PROVIDED INFORMATION:
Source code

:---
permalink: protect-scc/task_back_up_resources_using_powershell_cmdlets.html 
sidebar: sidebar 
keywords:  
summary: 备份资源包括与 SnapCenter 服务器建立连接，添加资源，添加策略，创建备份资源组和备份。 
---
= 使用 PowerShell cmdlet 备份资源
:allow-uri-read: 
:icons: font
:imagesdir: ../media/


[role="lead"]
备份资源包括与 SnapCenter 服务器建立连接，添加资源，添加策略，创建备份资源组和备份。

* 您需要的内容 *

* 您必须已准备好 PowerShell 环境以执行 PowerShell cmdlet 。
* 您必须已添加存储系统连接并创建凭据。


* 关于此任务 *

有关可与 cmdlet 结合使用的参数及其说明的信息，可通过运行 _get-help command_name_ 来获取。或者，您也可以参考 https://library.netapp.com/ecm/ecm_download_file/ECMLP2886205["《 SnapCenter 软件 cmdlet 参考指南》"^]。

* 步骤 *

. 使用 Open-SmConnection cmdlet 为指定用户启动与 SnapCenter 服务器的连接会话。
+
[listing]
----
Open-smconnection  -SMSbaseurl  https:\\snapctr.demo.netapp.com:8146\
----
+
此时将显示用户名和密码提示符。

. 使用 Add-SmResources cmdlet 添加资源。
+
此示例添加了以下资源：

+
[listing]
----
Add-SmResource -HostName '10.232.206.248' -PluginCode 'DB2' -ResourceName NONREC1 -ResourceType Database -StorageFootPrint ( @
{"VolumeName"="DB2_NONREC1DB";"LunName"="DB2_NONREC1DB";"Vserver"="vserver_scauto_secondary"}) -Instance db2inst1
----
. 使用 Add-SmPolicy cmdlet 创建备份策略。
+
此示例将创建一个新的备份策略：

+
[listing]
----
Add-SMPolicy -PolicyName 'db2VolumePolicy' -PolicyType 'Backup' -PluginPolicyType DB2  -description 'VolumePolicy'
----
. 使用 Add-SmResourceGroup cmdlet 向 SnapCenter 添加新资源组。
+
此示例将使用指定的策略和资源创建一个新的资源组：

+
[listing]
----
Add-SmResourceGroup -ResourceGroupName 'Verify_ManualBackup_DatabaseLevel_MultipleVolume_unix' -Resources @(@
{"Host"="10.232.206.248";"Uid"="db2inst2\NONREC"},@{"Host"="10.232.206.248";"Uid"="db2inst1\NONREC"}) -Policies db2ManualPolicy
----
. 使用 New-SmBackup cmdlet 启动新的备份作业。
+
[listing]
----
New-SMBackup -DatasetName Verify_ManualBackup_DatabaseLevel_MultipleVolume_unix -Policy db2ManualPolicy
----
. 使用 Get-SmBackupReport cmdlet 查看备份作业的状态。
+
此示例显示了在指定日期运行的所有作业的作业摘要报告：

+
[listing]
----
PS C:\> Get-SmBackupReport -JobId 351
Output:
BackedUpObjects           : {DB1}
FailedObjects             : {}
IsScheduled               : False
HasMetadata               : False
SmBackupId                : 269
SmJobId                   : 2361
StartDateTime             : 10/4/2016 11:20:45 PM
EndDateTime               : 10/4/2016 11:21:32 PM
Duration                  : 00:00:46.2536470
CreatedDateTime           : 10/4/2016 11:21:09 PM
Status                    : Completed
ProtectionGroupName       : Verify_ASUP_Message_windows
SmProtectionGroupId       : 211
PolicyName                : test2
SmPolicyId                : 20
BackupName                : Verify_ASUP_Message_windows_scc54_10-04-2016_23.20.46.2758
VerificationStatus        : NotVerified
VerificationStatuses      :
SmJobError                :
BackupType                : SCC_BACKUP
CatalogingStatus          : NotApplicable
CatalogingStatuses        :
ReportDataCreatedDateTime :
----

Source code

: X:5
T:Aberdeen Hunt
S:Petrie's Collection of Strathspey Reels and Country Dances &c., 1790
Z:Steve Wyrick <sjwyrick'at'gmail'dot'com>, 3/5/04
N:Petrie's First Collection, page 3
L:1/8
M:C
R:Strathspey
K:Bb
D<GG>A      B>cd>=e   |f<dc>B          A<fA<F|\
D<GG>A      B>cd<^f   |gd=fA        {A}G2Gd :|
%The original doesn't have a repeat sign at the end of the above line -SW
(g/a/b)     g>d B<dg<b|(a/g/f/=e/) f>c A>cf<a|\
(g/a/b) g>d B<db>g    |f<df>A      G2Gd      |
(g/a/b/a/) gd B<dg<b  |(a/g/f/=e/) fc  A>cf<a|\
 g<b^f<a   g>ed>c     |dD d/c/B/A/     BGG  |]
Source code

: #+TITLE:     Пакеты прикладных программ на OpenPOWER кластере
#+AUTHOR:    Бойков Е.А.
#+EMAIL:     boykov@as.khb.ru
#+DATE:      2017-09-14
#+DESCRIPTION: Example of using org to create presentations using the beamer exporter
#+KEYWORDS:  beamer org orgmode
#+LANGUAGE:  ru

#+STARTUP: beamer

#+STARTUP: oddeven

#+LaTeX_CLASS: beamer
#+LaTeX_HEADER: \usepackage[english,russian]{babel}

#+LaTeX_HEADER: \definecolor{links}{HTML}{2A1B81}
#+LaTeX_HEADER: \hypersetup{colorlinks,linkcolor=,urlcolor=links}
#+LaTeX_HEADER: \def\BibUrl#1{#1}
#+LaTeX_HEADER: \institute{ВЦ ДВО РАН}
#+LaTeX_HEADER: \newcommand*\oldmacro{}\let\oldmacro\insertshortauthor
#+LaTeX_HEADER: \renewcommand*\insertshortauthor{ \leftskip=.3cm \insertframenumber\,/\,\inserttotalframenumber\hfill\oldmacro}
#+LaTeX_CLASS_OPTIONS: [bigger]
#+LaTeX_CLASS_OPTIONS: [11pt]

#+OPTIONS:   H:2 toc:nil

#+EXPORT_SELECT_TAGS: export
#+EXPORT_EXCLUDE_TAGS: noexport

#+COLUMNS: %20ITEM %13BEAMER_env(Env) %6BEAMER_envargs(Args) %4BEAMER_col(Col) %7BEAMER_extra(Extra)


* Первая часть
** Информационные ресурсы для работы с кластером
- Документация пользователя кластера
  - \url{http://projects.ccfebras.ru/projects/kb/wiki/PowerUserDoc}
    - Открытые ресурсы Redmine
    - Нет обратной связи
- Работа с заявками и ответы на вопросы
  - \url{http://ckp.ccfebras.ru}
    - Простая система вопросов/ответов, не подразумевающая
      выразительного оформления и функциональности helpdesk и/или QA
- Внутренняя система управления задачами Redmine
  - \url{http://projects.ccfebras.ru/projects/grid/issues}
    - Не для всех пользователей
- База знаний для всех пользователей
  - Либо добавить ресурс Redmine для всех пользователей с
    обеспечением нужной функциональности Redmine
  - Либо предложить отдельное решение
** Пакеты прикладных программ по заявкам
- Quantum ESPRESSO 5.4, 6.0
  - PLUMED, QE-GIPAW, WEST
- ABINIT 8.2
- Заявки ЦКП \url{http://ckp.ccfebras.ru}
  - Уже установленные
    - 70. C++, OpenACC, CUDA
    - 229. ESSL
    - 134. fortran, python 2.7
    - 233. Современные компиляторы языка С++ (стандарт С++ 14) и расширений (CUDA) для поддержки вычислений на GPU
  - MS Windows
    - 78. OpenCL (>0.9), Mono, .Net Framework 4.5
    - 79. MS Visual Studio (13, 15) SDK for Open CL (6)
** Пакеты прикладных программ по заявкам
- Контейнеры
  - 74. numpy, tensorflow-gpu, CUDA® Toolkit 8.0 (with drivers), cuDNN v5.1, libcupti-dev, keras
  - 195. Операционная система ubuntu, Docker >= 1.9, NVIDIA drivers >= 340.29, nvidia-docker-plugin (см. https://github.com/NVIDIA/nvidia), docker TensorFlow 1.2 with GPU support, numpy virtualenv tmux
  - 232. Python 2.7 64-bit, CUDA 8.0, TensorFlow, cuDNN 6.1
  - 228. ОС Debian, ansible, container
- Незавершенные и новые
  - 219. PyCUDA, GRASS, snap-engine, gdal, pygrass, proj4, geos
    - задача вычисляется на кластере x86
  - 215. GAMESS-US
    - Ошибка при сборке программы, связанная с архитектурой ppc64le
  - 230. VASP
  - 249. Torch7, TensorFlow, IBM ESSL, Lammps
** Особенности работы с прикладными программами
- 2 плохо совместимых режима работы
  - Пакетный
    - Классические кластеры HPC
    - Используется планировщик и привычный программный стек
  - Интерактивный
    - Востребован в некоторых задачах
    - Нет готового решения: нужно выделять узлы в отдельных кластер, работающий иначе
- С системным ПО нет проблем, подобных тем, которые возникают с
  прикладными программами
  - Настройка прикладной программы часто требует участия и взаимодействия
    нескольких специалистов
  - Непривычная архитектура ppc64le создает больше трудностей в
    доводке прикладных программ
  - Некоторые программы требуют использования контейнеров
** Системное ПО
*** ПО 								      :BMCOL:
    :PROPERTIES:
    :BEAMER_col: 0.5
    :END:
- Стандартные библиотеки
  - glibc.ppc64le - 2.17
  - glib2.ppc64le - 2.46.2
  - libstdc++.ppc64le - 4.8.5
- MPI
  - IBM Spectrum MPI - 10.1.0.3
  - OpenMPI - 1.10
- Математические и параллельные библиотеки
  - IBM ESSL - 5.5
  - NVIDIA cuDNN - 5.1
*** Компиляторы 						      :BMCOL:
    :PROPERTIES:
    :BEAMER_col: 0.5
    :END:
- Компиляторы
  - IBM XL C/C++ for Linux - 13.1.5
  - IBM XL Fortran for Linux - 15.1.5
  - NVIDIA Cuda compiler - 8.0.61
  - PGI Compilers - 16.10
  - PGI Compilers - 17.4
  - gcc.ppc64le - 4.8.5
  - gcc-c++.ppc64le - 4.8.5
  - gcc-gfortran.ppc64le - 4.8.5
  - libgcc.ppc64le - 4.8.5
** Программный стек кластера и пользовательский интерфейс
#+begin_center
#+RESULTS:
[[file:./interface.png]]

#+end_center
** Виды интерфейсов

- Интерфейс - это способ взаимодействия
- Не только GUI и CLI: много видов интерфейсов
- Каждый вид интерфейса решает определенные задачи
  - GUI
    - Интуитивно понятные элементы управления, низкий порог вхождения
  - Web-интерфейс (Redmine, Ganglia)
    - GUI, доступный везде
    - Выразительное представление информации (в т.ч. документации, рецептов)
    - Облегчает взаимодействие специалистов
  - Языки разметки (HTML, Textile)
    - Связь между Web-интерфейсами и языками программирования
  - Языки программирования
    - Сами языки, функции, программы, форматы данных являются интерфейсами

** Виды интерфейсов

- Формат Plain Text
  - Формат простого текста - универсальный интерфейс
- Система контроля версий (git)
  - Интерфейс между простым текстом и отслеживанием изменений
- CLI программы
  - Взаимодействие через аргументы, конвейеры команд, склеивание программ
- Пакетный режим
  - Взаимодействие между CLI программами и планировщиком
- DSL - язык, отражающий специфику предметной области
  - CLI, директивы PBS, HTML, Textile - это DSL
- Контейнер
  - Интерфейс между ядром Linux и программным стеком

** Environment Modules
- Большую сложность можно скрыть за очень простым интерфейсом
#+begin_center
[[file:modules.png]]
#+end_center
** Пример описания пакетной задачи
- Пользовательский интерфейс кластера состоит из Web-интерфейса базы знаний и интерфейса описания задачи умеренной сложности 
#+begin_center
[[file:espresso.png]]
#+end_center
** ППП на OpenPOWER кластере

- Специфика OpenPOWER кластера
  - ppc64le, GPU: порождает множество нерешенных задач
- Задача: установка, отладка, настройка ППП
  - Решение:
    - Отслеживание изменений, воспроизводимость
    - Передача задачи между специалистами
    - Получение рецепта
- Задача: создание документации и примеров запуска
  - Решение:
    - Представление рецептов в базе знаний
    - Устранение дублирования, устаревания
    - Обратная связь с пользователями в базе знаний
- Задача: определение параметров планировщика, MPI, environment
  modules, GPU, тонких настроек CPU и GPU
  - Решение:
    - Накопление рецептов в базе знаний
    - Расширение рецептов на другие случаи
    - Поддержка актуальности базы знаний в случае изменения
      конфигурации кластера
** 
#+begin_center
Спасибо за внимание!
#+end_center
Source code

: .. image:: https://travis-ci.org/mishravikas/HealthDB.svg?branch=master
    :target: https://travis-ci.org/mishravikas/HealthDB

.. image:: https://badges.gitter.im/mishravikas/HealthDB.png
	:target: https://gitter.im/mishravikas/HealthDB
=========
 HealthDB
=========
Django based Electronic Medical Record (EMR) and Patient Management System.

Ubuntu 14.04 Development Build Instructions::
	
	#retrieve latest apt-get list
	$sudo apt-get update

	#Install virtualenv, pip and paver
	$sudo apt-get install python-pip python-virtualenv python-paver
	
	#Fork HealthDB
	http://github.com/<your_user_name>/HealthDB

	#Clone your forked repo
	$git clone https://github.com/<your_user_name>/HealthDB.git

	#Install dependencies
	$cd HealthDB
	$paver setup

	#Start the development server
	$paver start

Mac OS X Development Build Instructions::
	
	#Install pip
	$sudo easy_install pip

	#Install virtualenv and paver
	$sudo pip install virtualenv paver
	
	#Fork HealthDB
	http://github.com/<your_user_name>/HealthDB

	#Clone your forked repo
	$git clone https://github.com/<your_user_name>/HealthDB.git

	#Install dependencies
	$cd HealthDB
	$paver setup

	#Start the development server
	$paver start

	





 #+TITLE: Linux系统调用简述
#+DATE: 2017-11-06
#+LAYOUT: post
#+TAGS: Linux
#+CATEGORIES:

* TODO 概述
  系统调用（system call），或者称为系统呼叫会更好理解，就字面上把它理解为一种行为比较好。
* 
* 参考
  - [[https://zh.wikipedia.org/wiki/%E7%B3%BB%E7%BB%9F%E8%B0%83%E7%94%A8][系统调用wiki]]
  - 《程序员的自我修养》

WORK TO BE COMPLETED:
Go through the data above and tally every line that includes "рецептов". State only the total.

FINISHED TASK:
4